• _TASK DETAILS_:
If a picture appears in the records below, drop it, and reproduce everything else exactly.

• _RECORD SET_:
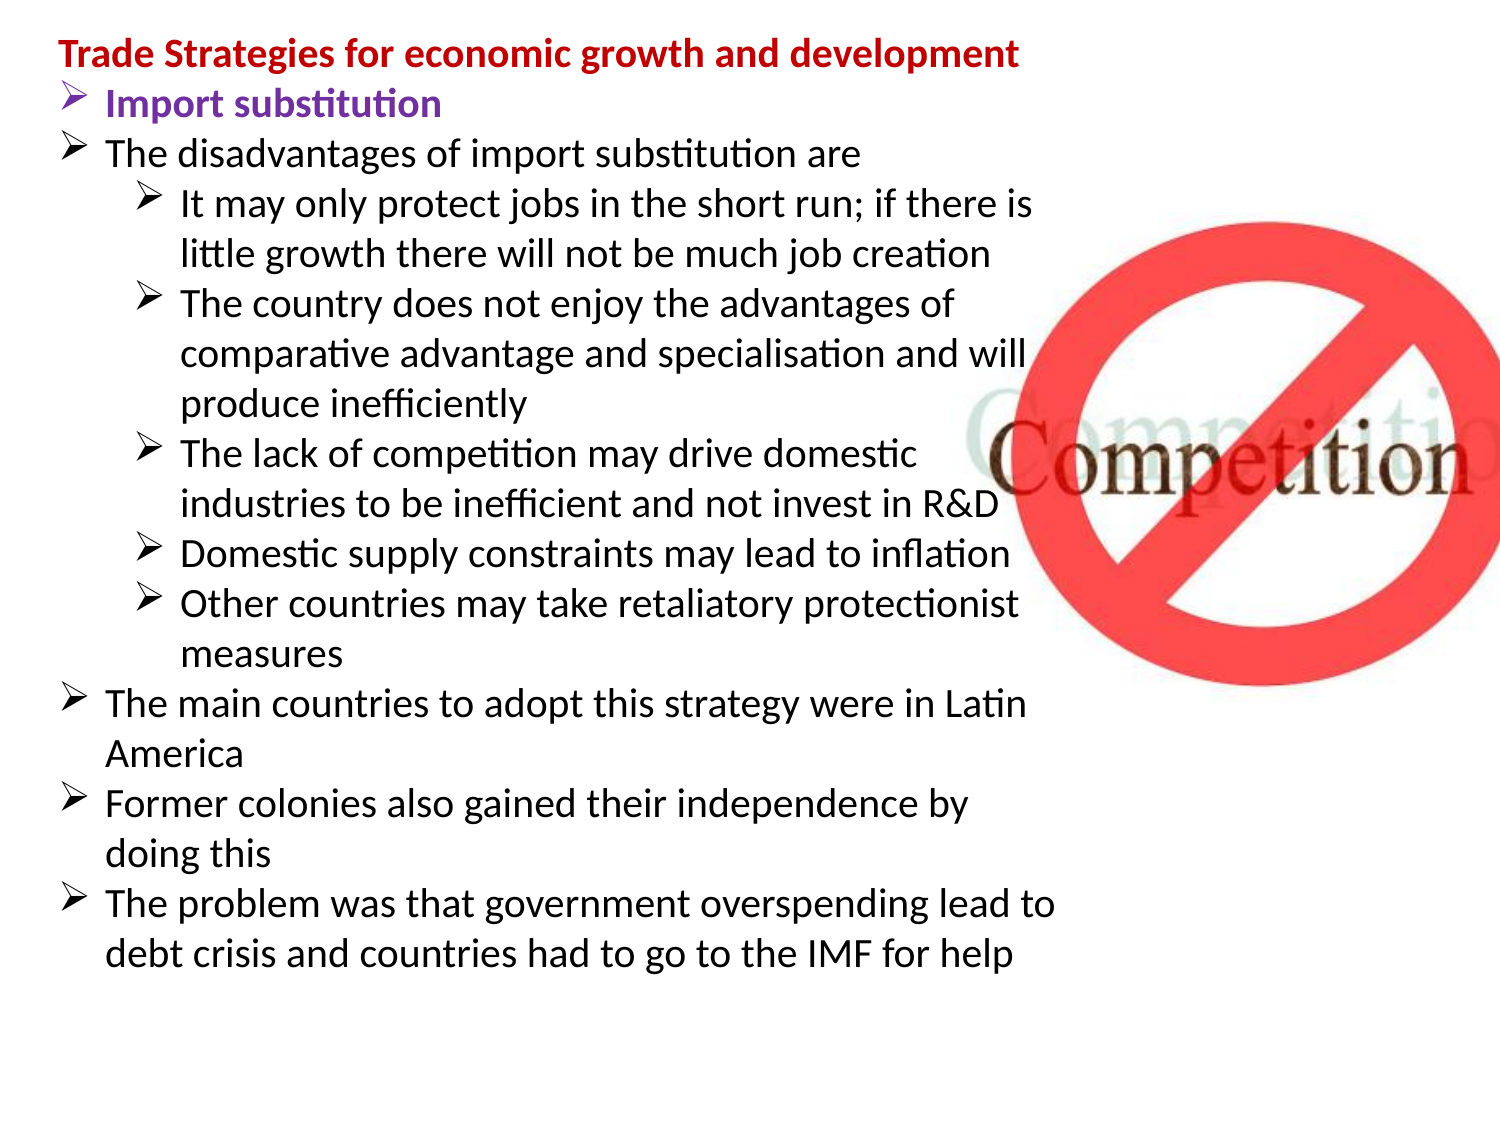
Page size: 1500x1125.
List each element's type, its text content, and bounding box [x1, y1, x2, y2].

text_box Trade Strategies for economic growth and development Import substitution The disadvantages of import substitution are It may only protect jobs in the short run; if there is little growth there will not be much job creation The country does not enjoy the advantages of comparative advantage and specialisation and will produce inefficiently The lack of competition may drive domestic industries to be inefficient and not invest in R&D Domestic supply constraints may lead to inflation Other countries may take retaliatory protectionist measures The main countries to adopt this strategy were in Latin America Former colonies also gained their independence by doing this The problem was that government overspending lead to debt crisis and countries had to go to the IMF for help [43, 18, 1072, 1034]
picture [925, 212, 1500, 702]
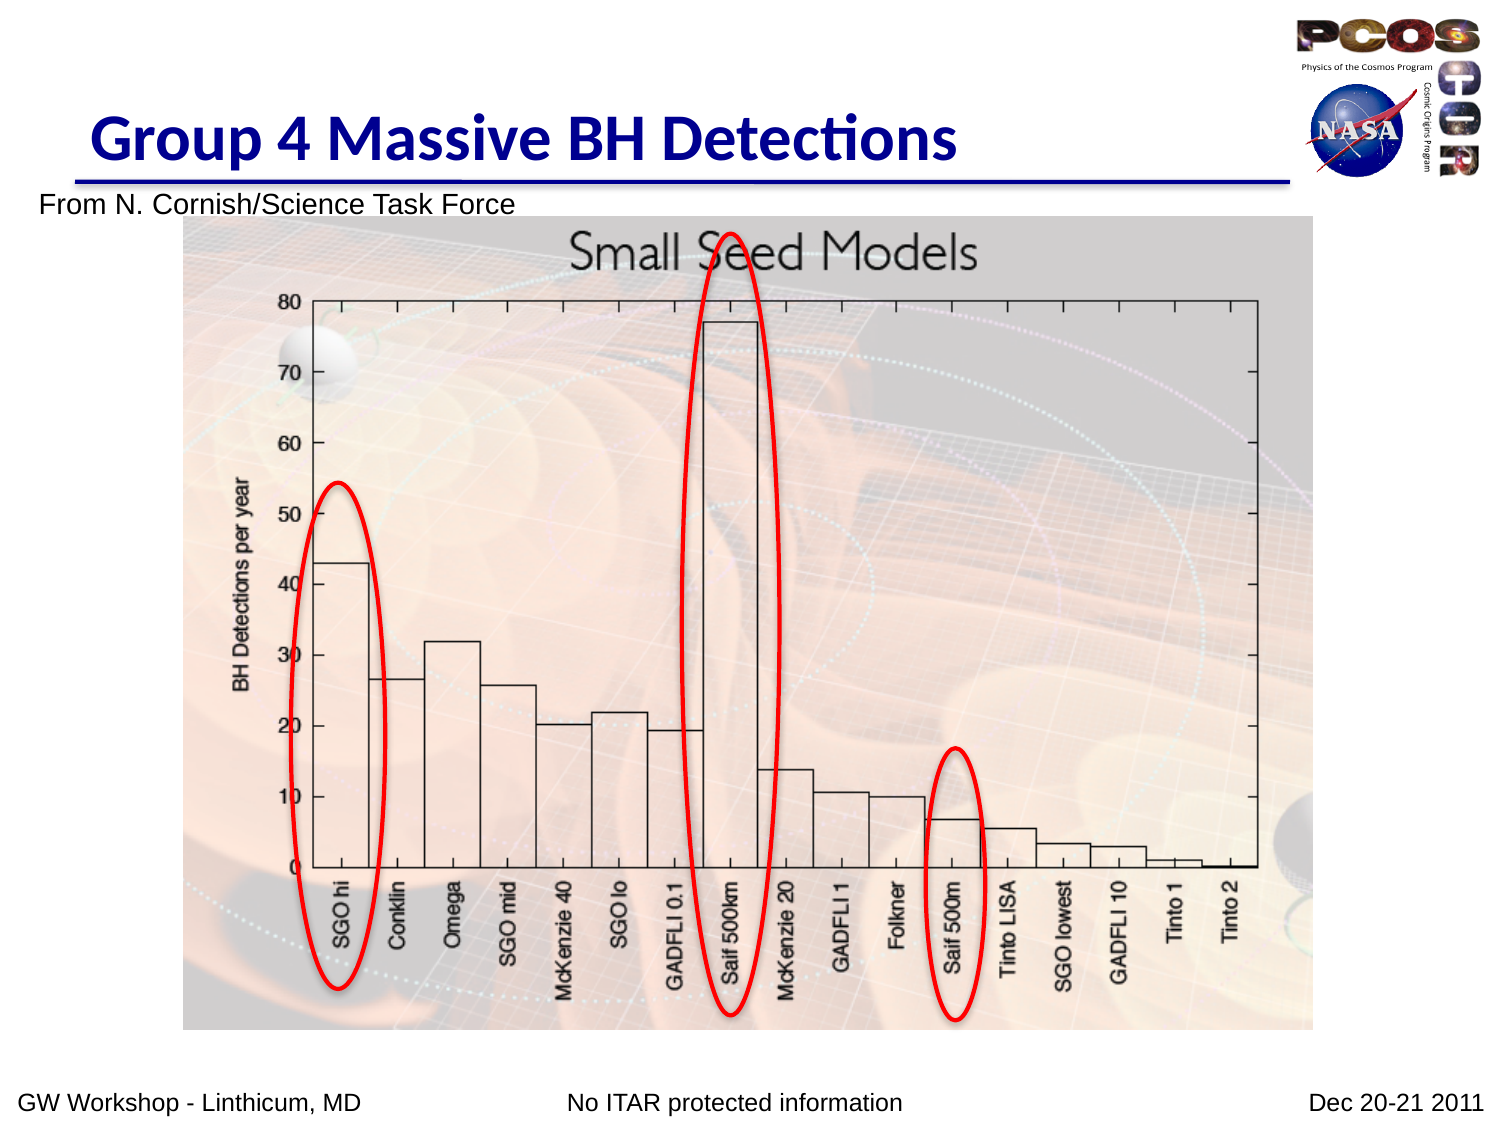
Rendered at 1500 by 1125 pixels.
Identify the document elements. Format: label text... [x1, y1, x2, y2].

title Group 4 Massive BH Detections [75, 39, 1328, 182]
text_box From N. Cornish/Science Task Force [23, 177, 532, 228]
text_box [183, 215, 1314, 1030]
picture [1285, 15, 1486, 185]
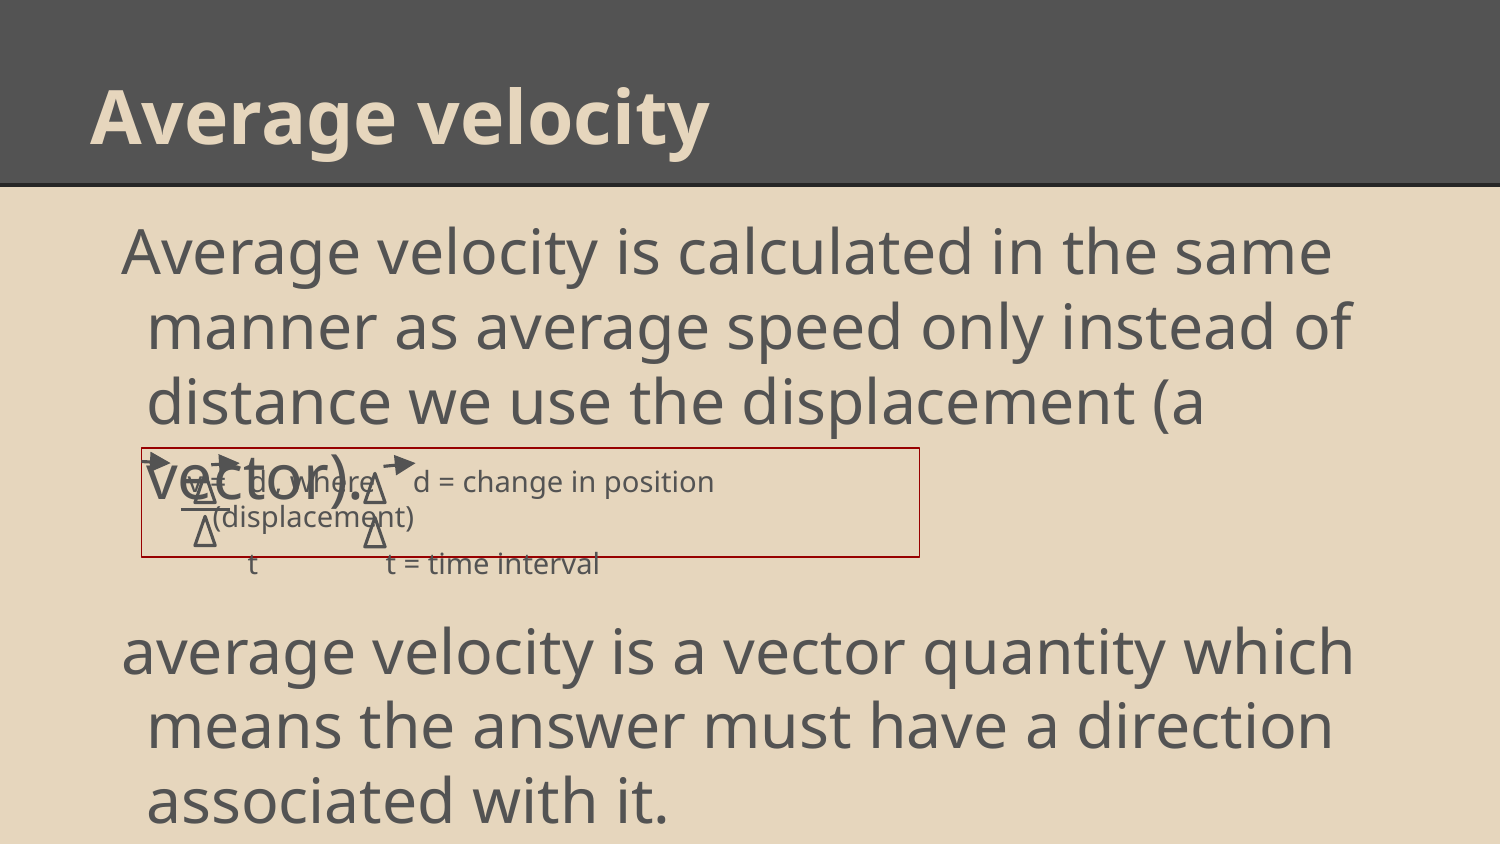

• _RESPONSE BOX_:
Page size: 1500x1125.
List each element's type, its text content, and bounding box [x1, y1, x2, y2].

text_box Trade Strategies for economic growth and development Import substitution The disadvantages of import substitution are It may only protect jobs in the short run; if there is little growth there will not be much job creation The country does not enjoy the advantages of comparative advantage and specialisation and will produce inefficiently The lack of competition may drive domestic industries to be inefficient and not invest in R&D Domestic supply constraints may lead to inflation Other countries may take retaliatory protectionist measures The main countries to adopt this strategy were in Latin America Former colonies also gained their independence by doing this The problem was that government overspending lead to debt crisis and countries had to go to the IMF for help [43, 18, 1072, 1034]
picture [925, 212, 1500, 702]
Rendered at 1500 by 1125 pixels.
Identify the document elements. Format: label text... [x1, y1, x2, y2].

title Group 4 Massive BH Detections [75, 39, 1328, 182]
text_box From N. Cornish/Science Task Force [23, 177, 532, 228]
text_box [183, 215, 1314, 1030]
picture [1285, 15, 1486, 185]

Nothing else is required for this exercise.